How to detect AI voices. Voice cloning and audio deepfakes.
A step-by-step guide for verifying suspicious audio. Written for journalists, investigators, compliance teams, and anyone who has been forwarded a voicemail that "felt off."
What is an AI voice?
An AI voice is audio of a human voice generated by a machine learning model rather than recorded from a human. The two common categories are voice cloning, which produces speech in the voice of a specific person, and generic synthesis, which produces speech in a generic voice. Both are increasingly hard to distinguish from real audio by ear alone.
The current generation of models (ElevenLabs v2, Resemble v3, PlayHT, OpenAI's TTS, and others) can clone a voice from as little as three seconds of source audio. That is the world we live in now.
Why AI voice scams are rising
Three reasons:
- The bar to clone a voice has collapsed. A few years ago, voice cloning required hours of clean studio audio and serious compute. Today it takes seconds of any audio (a TikTok, a voicemail) and a free trial of a hosted service.
- The attack surface is huge. Anyone who answers the phone is a target. CEO fraud, family ransom scams, election robocalls, and customer-service impersonation all use the same underlying technique.
- Detection has lagged. Until recently, voice detection was research-grade only. There was no consumer-accessible way to run a verdict on a suspicious clip.
Fast checklist: signs a voice may be AI
If you have 30 seconds and need to make a snap judgment, listen for these:
- Unnatural pauses. Real speech has irregular pauses for breath and thought. Synthesized speech often paces too evenly.
- Missing room tone. Real recordings carry background noise (HVAC, traffic, a TV). Synthesized audio is often too clean.
- Identical prosody across sentences. Real speakers vary cadence and pitch. Synthesized voices often hit the same rhythm twice in a row.
- Compressed dynamic range. Real voices get louder and softer. Synthesized voices often stay in a narrow band.
- "Plastic" sibilance. The "s" sounds in synthesized speech can have a metallic edge that real voices do not.
None of these alone is conclusive. All five together is a strong tell. The next section shows you how to verify quickly.
Step by step: how to verify suspicious audio
1. Save the audio file
If the audio came through a messaging app, download the file. Do not screen-record. The compression added by screen recording destroys the acoustic signature we rely on.
2. Run it through the detector
Drop the file at aivoicedetector.com/is-this-ai. The verdict appears in about half a second. You will see a probability, a model attribution (when we can identify the specific generator), and a confidence number.
3. Read the verdict carefully
A high confidence number means we are very sure. A confidence between 40% and 60% means we genuinely cannot tell, usually because the audio is heavily compressed or very short. In those cases, find a longer or cleaner sample.
4. Cross-check
If the audio claims to be a specific person saying something specific, call that person on a verified number and ask. Detector verdicts are evidence, not proof. They join other evidence in a chain.
5. File the verdict if it matters
If you are publishing a story or making a legal decision, sign in and save the verdict to your dossier. Every saved verdict gets a permanent URL with a citation in APA format that holds up in court or an editor's office.
Tools we recommend
- The web detector for one-off verification. Free, no account.

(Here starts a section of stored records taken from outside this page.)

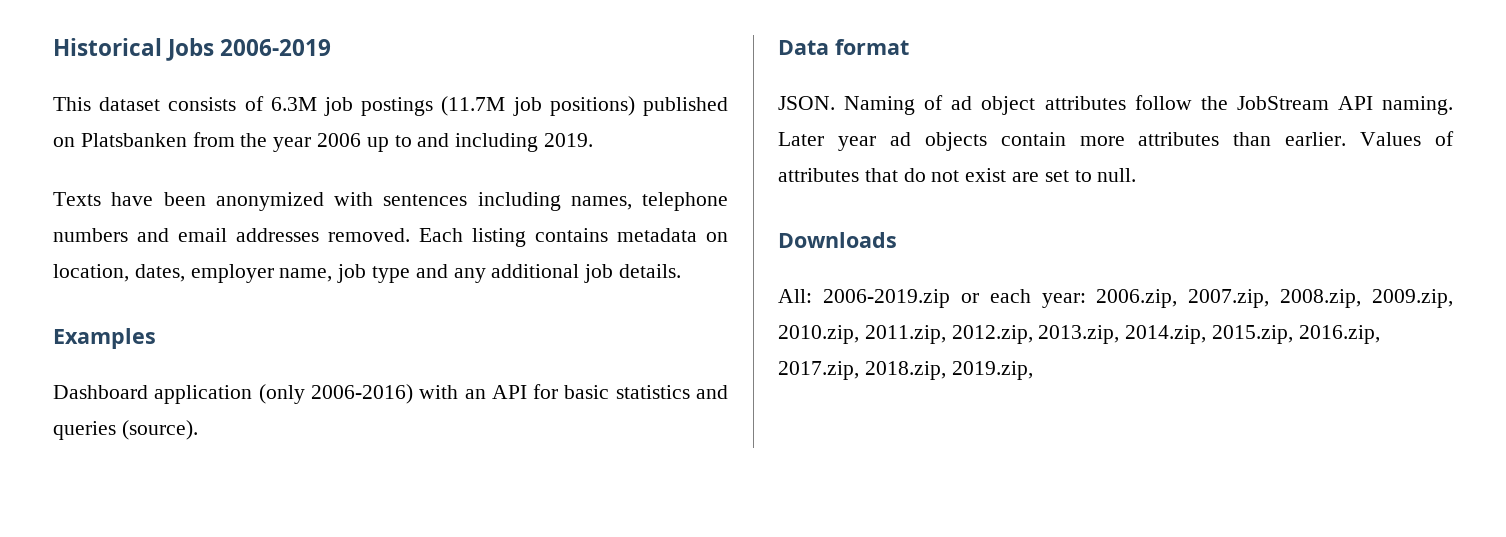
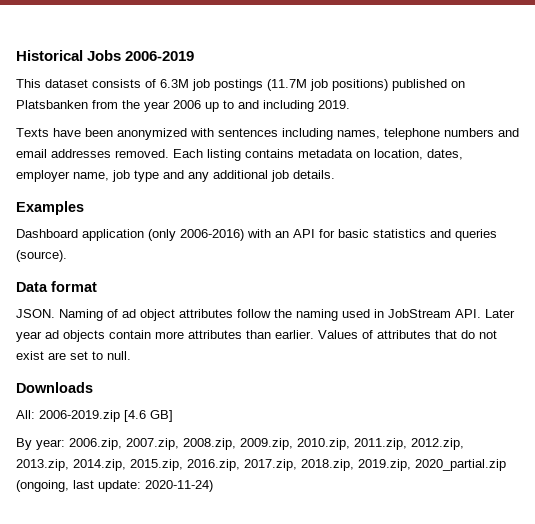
[1236,96,1453,115] JobStream API naming. -> [296,309,481,321] naming used in JobStream API.
[960,289,1031,303] or each -> [124,410,173,422] [16,438,32,450] [4.6 GB] // By
(1033, 370) none -> [415,459,506,471] [16,480,213,492] 2020_partial.zip (ongoing, last update: 2020-11-24)

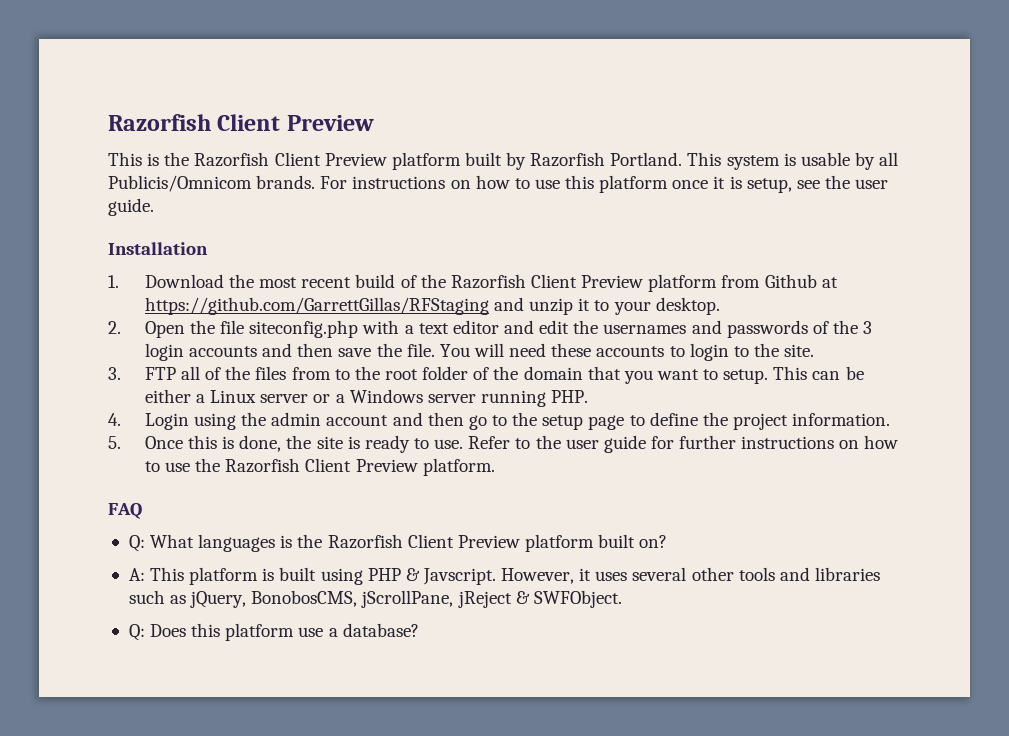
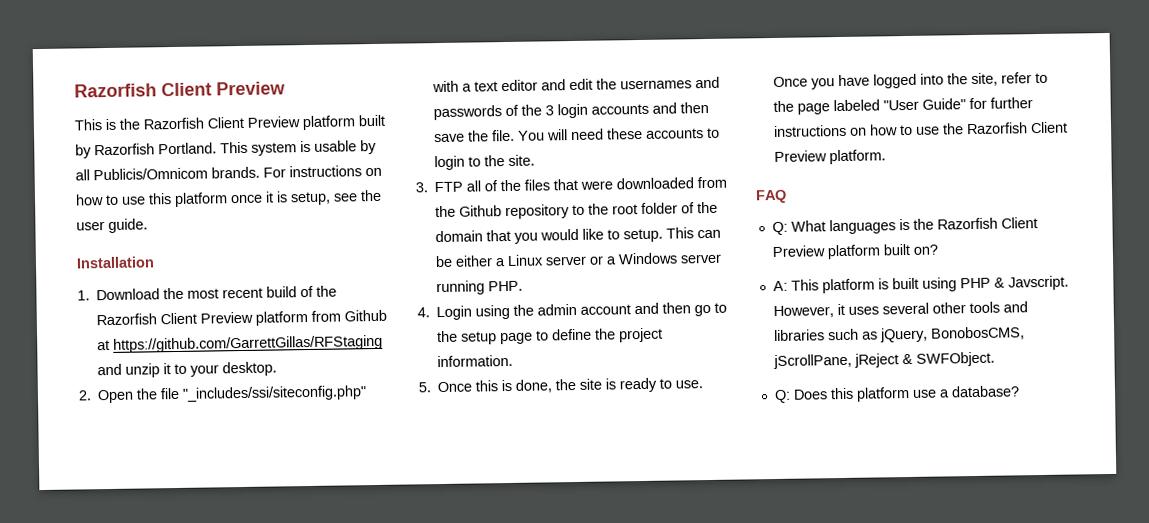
[249,320,359,338] siteconfig.php -> [182,385,368,402] "_includes/ssi/siteconfig.php"
[291,367,331,380] from -> [553,176,728,191] [435,204,571,220] that were downloaded from the Github repository
[656,369,699,380] want -> [540,228,605,241] would like
[468,435,646,453] Refer to the user guide -> [773,72,1049,90] [773,98,967,115] Once you have logged into the site, refer to the page labeled "User Guide"

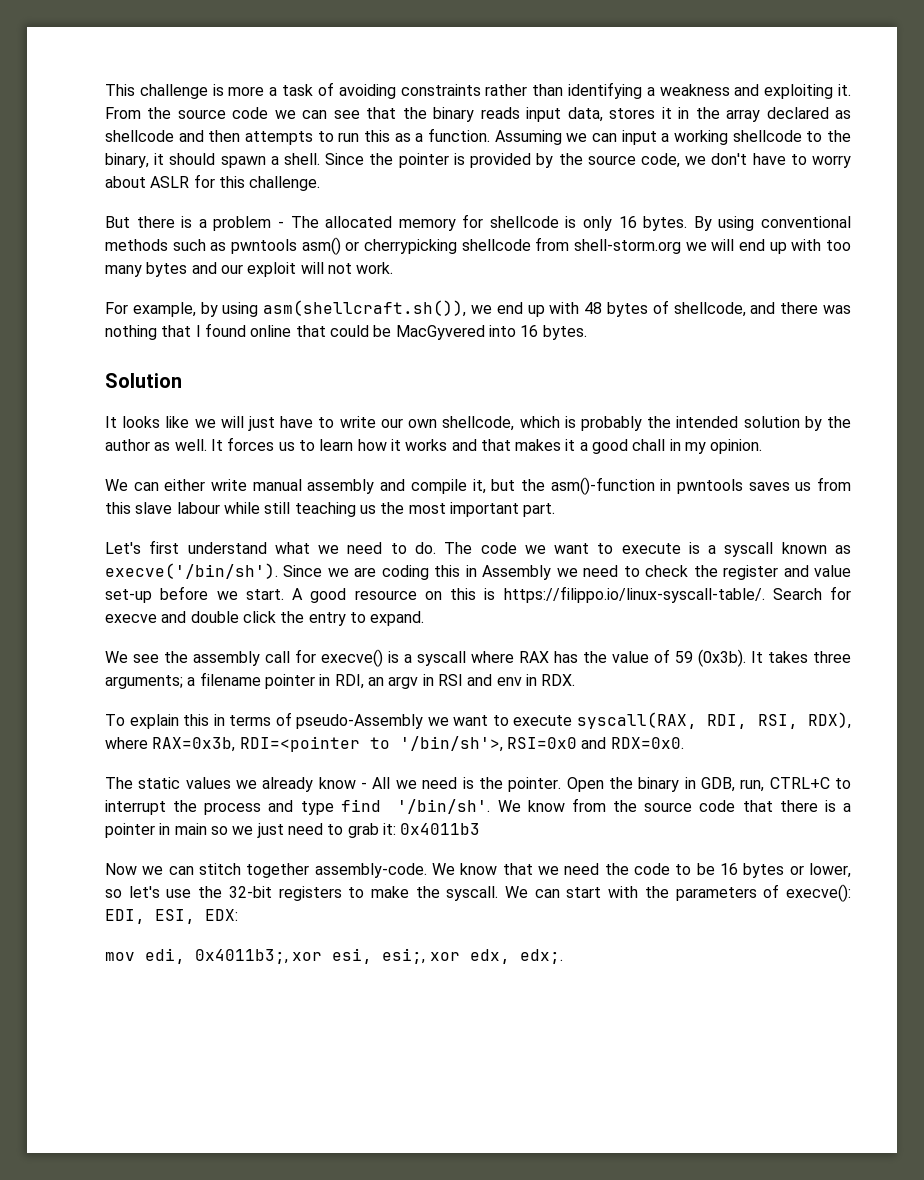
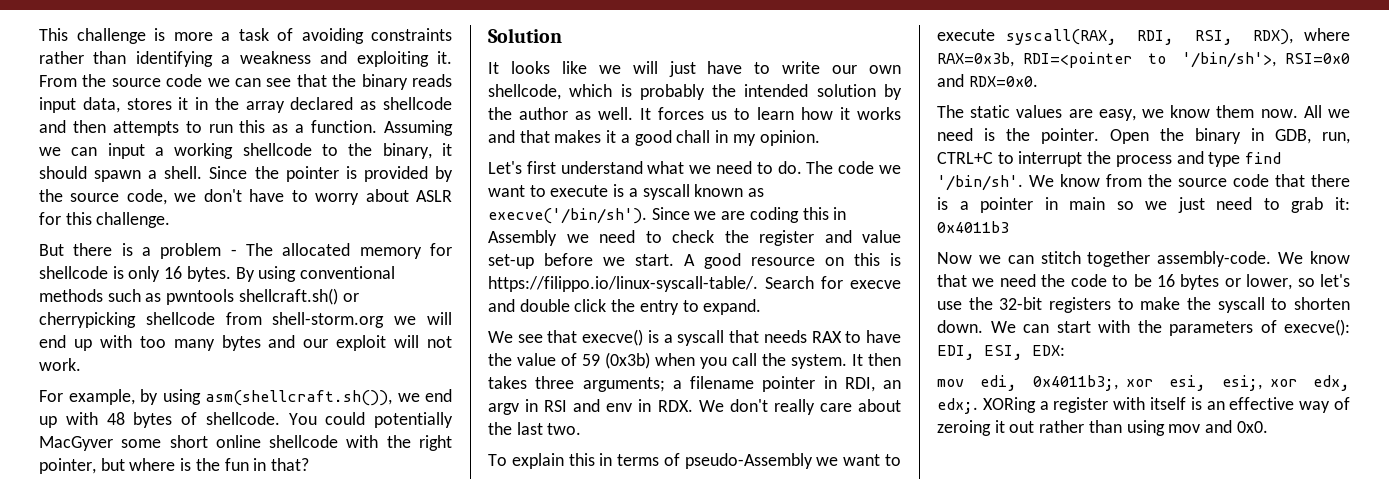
[301,237,341,255] asm() -> [238,288,338,305] shellcraft.sh()
[673,302,851,317] [105,323,587,340] shellcode, and there was nothing that I found online that could be MacGyvered into 16 bytes. -> [205,412,453,428] [39,435,452,451] [39,458,310,474] shellcode. You could potentially MacGyver some short online shellcode with the right pointer, but where is the fun in that?
[105,477,851,495] [105,502,556,517] // We can either write manual assembly and compile it, but the asm()-function in pwntools saves us from this slave labour while still teaching us the most important part. -> (820, 138) none
[164,649,763,667] the assembly call for execve() is a syscall where RAX has the value of 59 (0x3b). It -> [547,329,901,346] [488,352,901,369] that execve() is a syscall that needs RAX to have the value of 59 (0x3b) when you call the system. It then
(576, 680) none -> [698,399,901,415] [488,422,582,435] We don't really care about the last two.
[236,777,368,792] we already know - -> [1068,105,1298,121] are easy, we know them now.
[446,886,499,901] syscall. -> [1217,297,1350,313] [937,320,983,333] syscall to shorten down.
(563, 956) none -> [982,397,1350,413] [937,420,1268,436] XORing a register with itself is an effective way of zeroing it out rather than using mov and 0x0.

- The Chrome extension for in-browser audio (WhatsApp Web, YouTube, podcasts).
- The API for newsrooms and call centers processing audio at scale.
A note on real cases
We have flagged audio in the 2024 election robocall campaigns, in the Hong Kong $25 million CFO deepfake fraud, and in dozens of journalist-submitted clips that turned out to be authentic recordings of real people saying real things. The detector is right roughly 99% of the time on clean audio. We tell you when we are not sure.
The detector returns a probability. It is not a verdict on the speaker. It is a verdict on the audio. Read it that way.